Over the past nearly 100 years, a baker's dozen worth of outrageous major league baseball games.

9. May 26, 1959: Harvey Haddix dealt gut-wrenching defeat after 12 perfect innings

DAVID ZULUBOWSKI/AP

The Milwaukee Braves defeat the Pittsburgh Pirates, 1-0.

Unlike most of the games listed here, this one is famous, even if many of the details have been forgotten over the years. Although one of the smallest pitchers of his era at 5 ft., 5 in. and 155 lbs., Pittsburgh southpaw Harvey Haddix battled for 12 innings against Milwaukee’s Lew Burdette, retiring 36 straight batters in what some have called “the greatest game ever pitched.” His perfect game and shutout all went out the window in the top of the 13th, when Braves slugger Joe Adcock hit a double to drive in Felix Mantilla, who had reached base on an error in leading off the frame and advanced to second on a sacrifice.

Additional facts:

- Haddix reportedly felt under the weather on the day of the game. 
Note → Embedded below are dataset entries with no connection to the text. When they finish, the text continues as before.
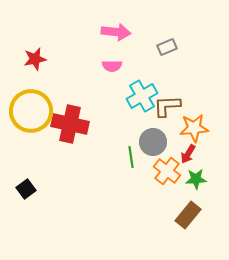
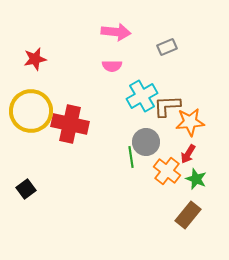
orange star: moved 4 px left, 6 px up
gray circle: moved 7 px left
green star: rotated 25 degrees clockwise
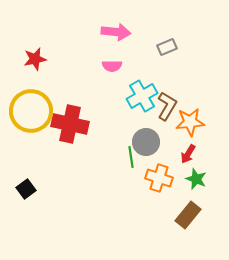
brown L-shape: rotated 124 degrees clockwise
orange cross: moved 8 px left, 7 px down; rotated 20 degrees counterclockwise
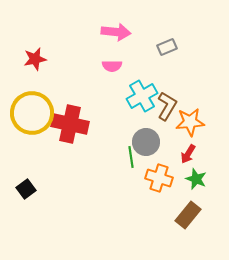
yellow circle: moved 1 px right, 2 px down
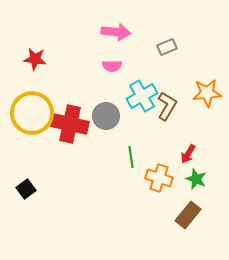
red star: rotated 20 degrees clockwise
orange star: moved 17 px right, 29 px up
gray circle: moved 40 px left, 26 px up
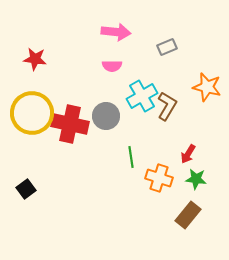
orange star: moved 6 px up; rotated 20 degrees clockwise
green star: rotated 15 degrees counterclockwise
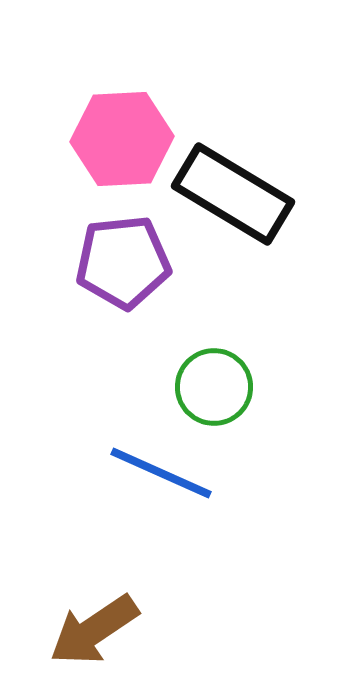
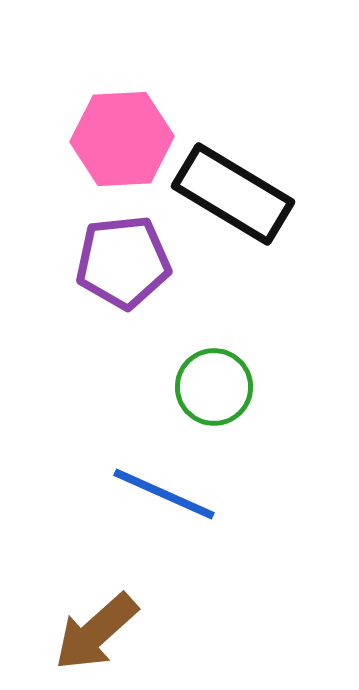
blue line: moved 3 px right, 21 px down
brown arrow: moved 2 px right, 2 px down; rotated 8 degrees counterclockwise
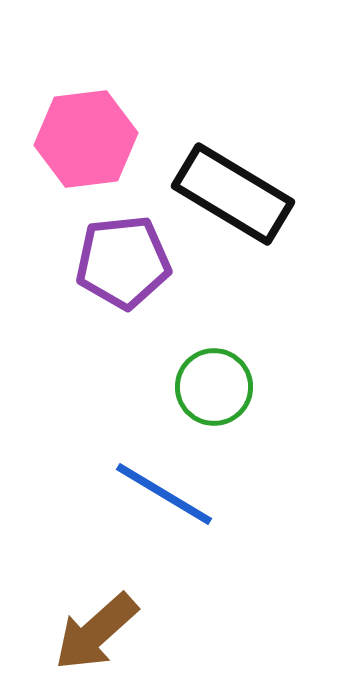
pink hexagon: moved 36 px left; rotated 4 degrees counterclockwise
blue line: rotated 7 degrees clockwise
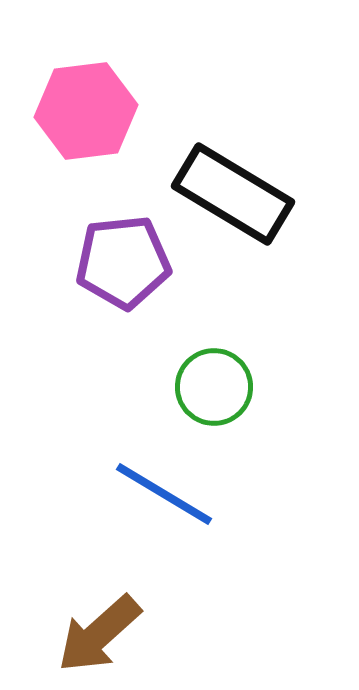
pink hexagon: moved 28 px up
brown arrow: moved 3 px right, 2 px down
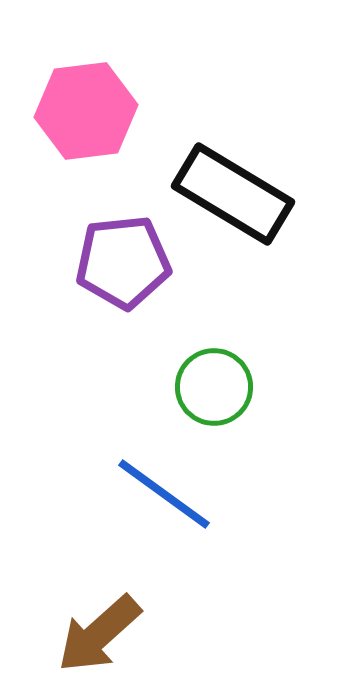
blue line: rotated 5 degrees clockwise
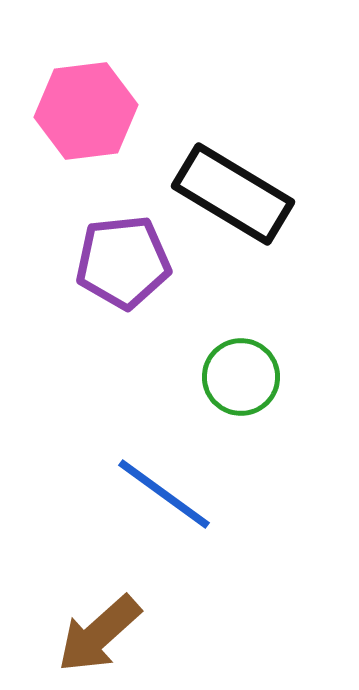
green circle: moved 27 px right, 10 px up
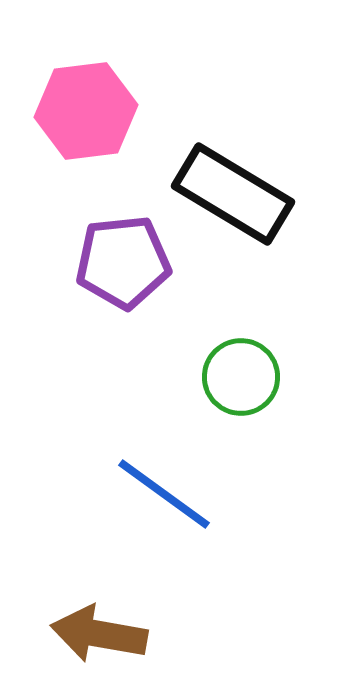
brown arrow: rotated 52 degrees clockwise
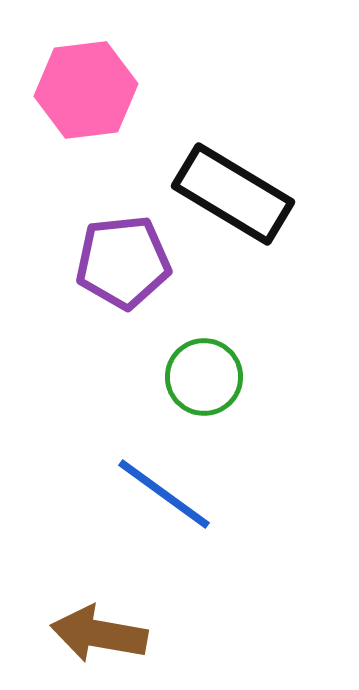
pink hexagon: moved 21 px up
green circle: moved 37 px left
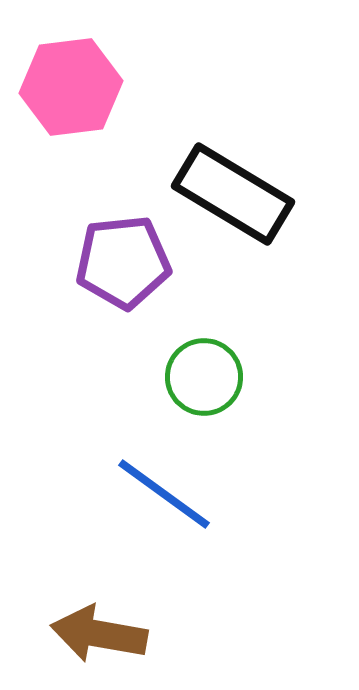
pink hexagon: moved 15 px left, 3 px up
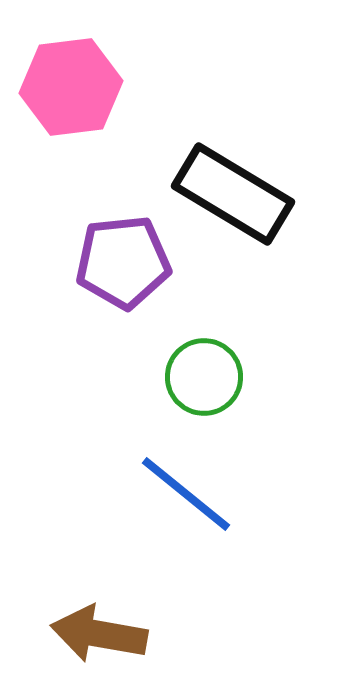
blue line: moved 22 px right; rotated 3 degrees clockwise
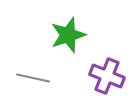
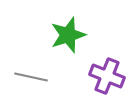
gray line: moved 2 px left, 1 px up
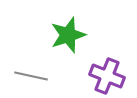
gray line: moved 1 px up
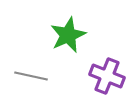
green star: rotated 6 degrees counterclockwise
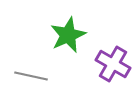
purple cross: moved 6 px right, 12 px up; rotated 8 degrees clockwise
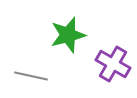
green star: rotated 9 degrees clockwise
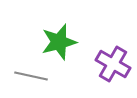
green star: moved 9 px left, 7 px down
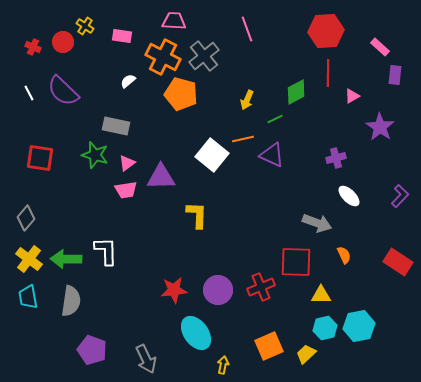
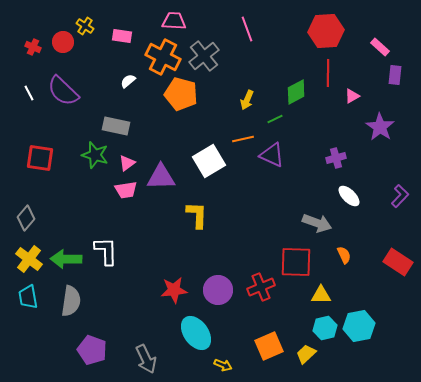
white square at (212, 155): moved 3 px left, 6 px down; rotated 20 degrees clockwise
yellow arrow at (223, 365): rotated 102 degrees clockwise
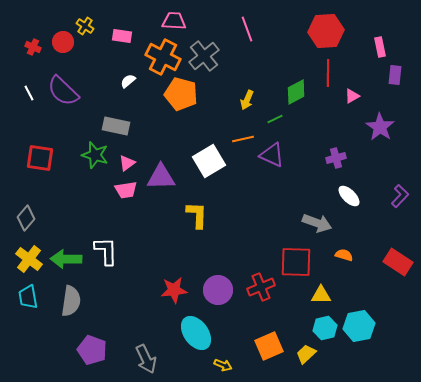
pink rectangle at (380, 47): rotated 36 degrees clockwise
orange semicircle at (344, 255): rotated 48 degrees counterclockwise
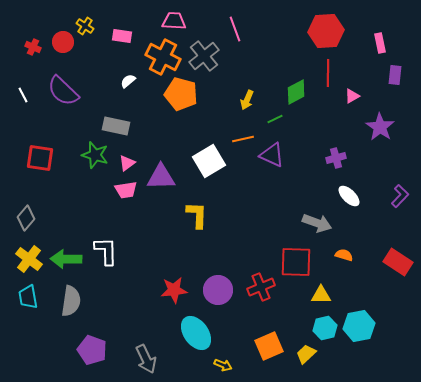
pink line at (247, 29): moved 12 px left
pink rectangle at (380, 47): moved 4 px up
white line at (29, 93): moved 6 px left, 2 px down
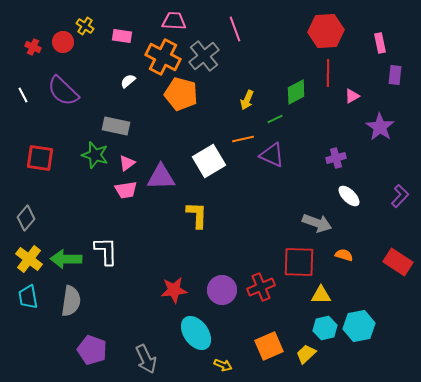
red square at (296, 262): moved 3 px right
purple circle at (218, 290): moved 4 px right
- Dick Hoak, the Pirate infielder whose error ended Haddix’s perfect game, shared a cab back to the team hotel with Haddix afterward. (How’s that for forgiveness?)

- Joe Adcock’s winning hit appeared to be a three-run homer, since two runners had reached base before him via an error and an intentional walk. But in his enthusiasm, Adcock passed one of the runners on the base paths. This mistake didn’t wipe out the winning run, but it gave him a double and a single RBI. 

- The game was relatively short given the number of innings, lasting just 2 hours and 54 minutes.

- Haddix’s brilliance tended to overshadow Burdette’s effort to go the distance in a complete-game shutout in which he limited Pittsburgh to 12 singles and didn’t walk a batter.

- The game, which marked the first and only time a perfect game went beyond nine innings, was not televised. 

- Haddix’s masterpiece came against the powerhouse lineup of the two-time defending National League champion Braves, whose batting order boasted a murderer’s row of Hank Aaron, Adcock, Eddie Mathews, Wes Covington, and Del Crandall. Aaron was batting a blazing .453 at the time.